Huawei bets big with a premium price
The phone takes dazzling photos and sports advanced artificial intelligence. Its display stretches gloriously from edge to edge. And at nearly $1,000, it pushes into eye-watering territory on price.
But the Mate 10 Pro isn’t the latest high-end offering from Samsung or Apple. It comes from China — a country that, for all its growing sophistication in technology, has yet to produce a name like Lexus, Canon or Samsung that consumers around the globe associate with premium quality at premium prices.
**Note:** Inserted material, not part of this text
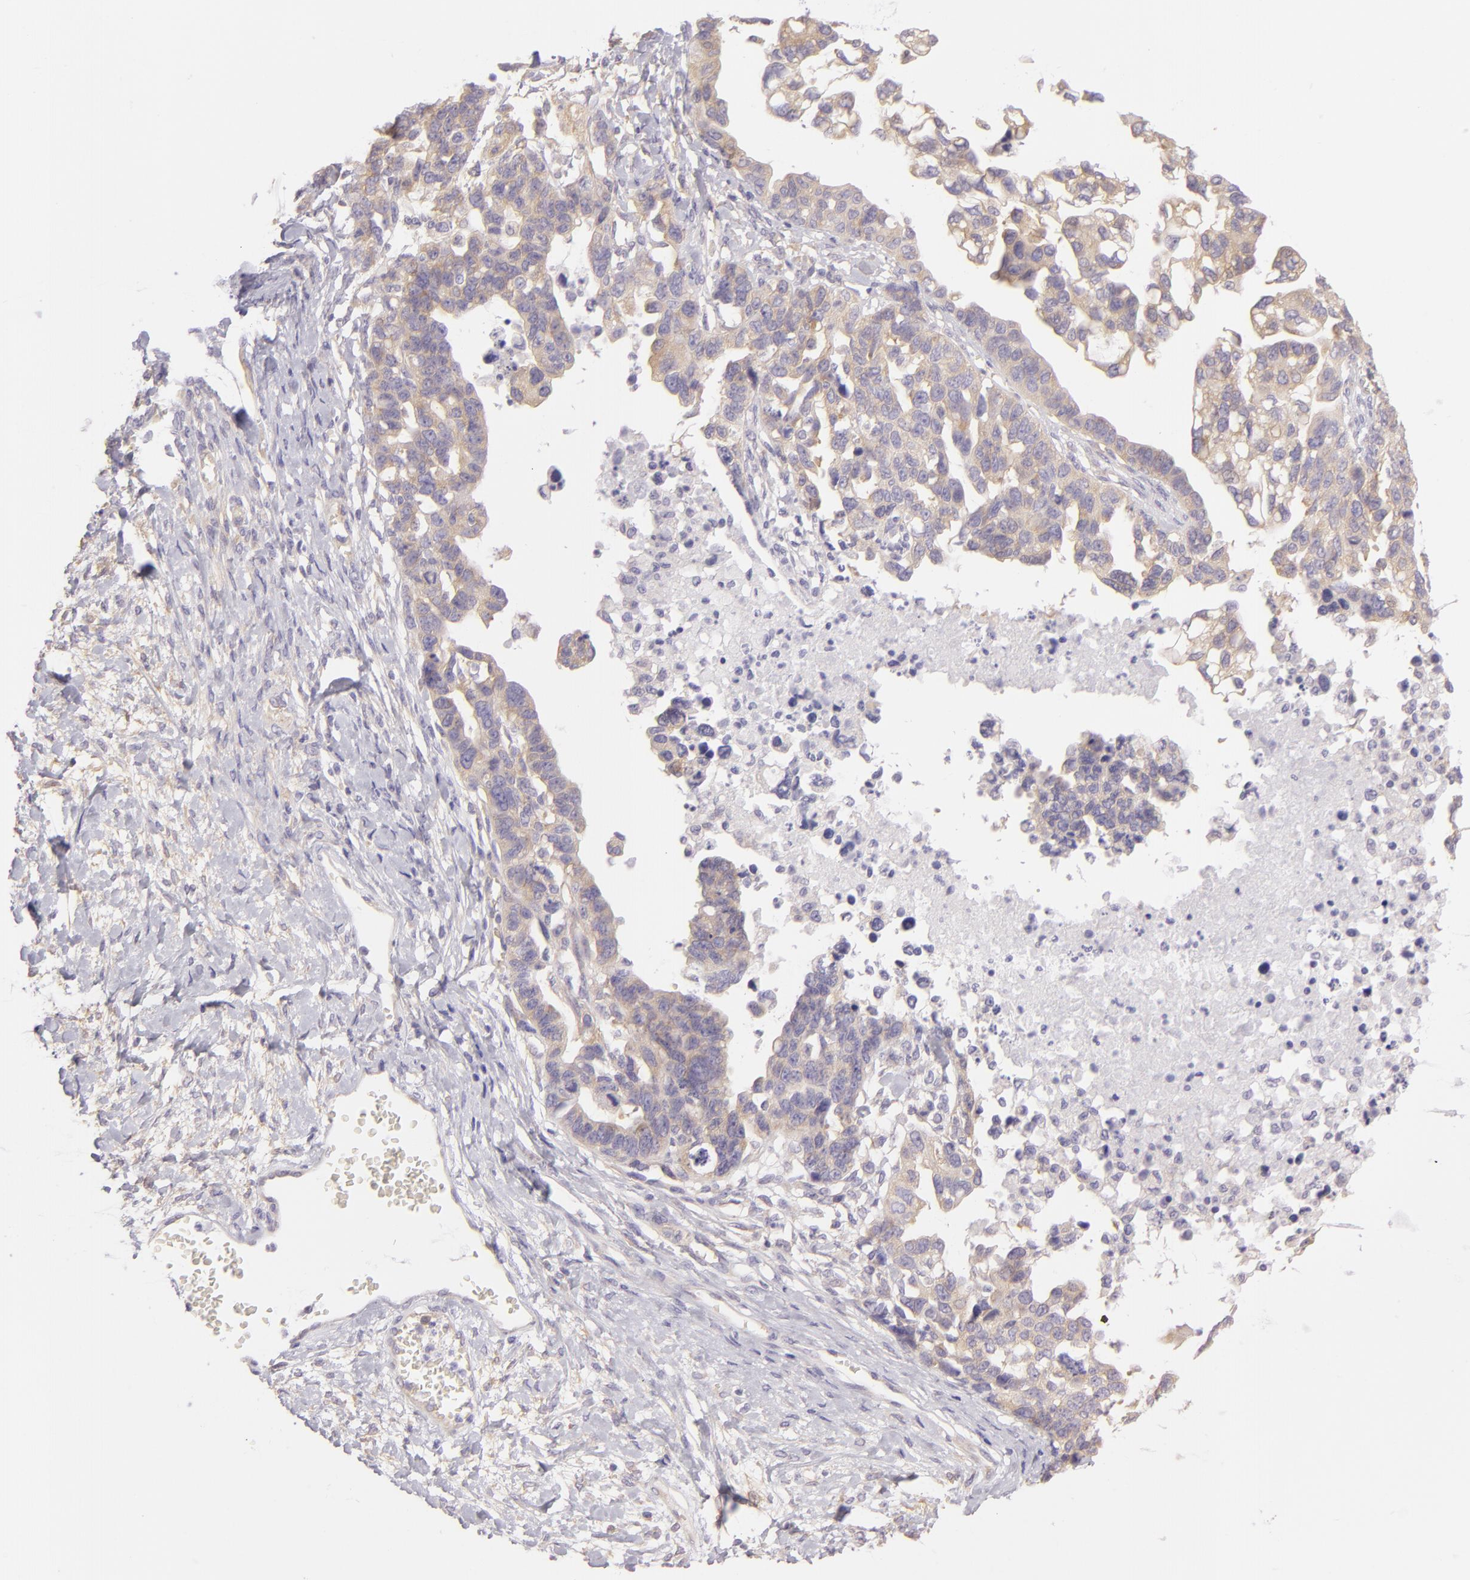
{"staining": {"intensity": "weak", "quantity": "25%-75%", "location": "cytoplasmic/membranous"}, "tissue": "ovarian cancer", "cell_type": "Tumor cells", "image_type": "cancer", "snomed": [{"axis": "morphology", "description": "Cystadenocarcinoma, serous, NOS"}, {"axis": "topography", "description": "Ovary"}], "caption": "Protein staining demonstrates weak cytoplasmic/membranous staining in approximately 25%-75% of tumor cells in serous cystadenocarcinoma (ovarian).", "gene": "ZC3H7B", "patient": {"sex": "female", "age": 69}}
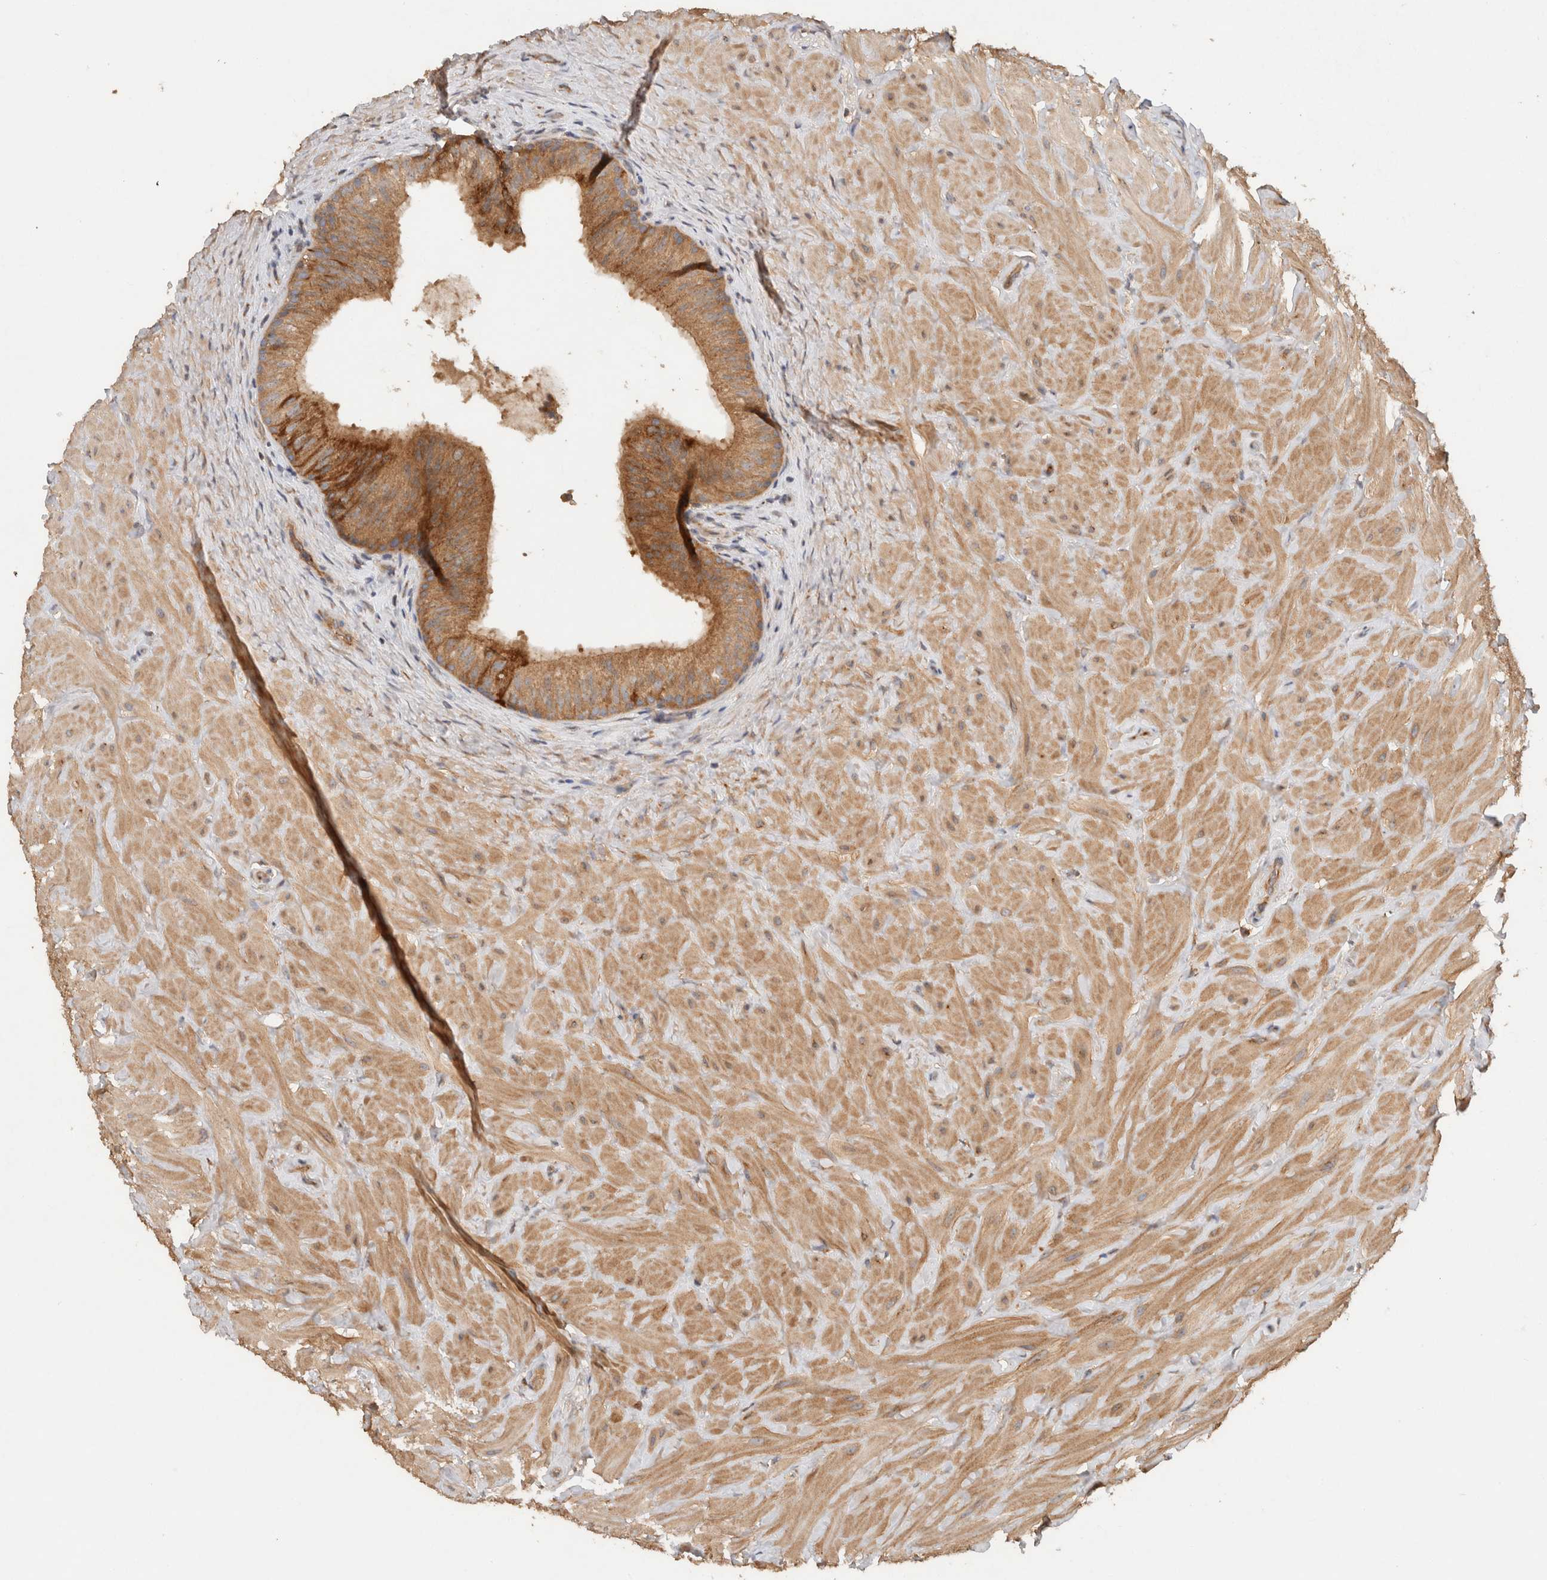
{"staining": {"intensity": "moderate", "quantity": ">75%", "location": "cytoplasmic/membranous"}, "tissue": "epididymis", "cell_type": "Glandular cells", "image_type": "normal", "snomed": [{"axis": "morphology", "description": "Normal tissue, NOS"}, {"axis": "topography", "description": "Soft tissue"}, {"axis": "topography", "description": "Epididymis"}], "caption": "An immunohistochemistry image of normal tissue is shown. Protein staining in brown labels moderate cytoplasmic/membranous positivity in epididymis within glandular cells. (IHC, brightfield microscopy, high magnification).", "gene": "C8orf44", "patient": {"sex": "male", "age": 26}}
Huawei Technologies, the new smartphone’s creator, thinks the world is ready to pay top dollar for a Chinese product. It is rolling out the Mate 10 Pro — plus two sibling devices, one less expensive and lower spec, the other pricier and sleeker — in Europe, in the Middle East and elsewhere in Asia. And it is in talks with AT&T to offer the phones in the United States, according to a person familiar with the matter who asked not to be named because the discussions are not public.
In technology, China is no longer the land of knockoffs and copycats. Its labs are racing ahead in artificial intelligence, quantum computing and other frontier fields. Its internet companies are in the vanguard in devising ways to upend retail, finance, transport and other industries using mobile technology.
The trouble is getting the world to recognize all that. China wants to upgrade its economy by selling the world higher-value goods such as cars, jetliners, advanced electronics and more. Famous brand names can help open up new markets and convince global customers that Chinese products are as dependable as American, Japanese or South Korean ones.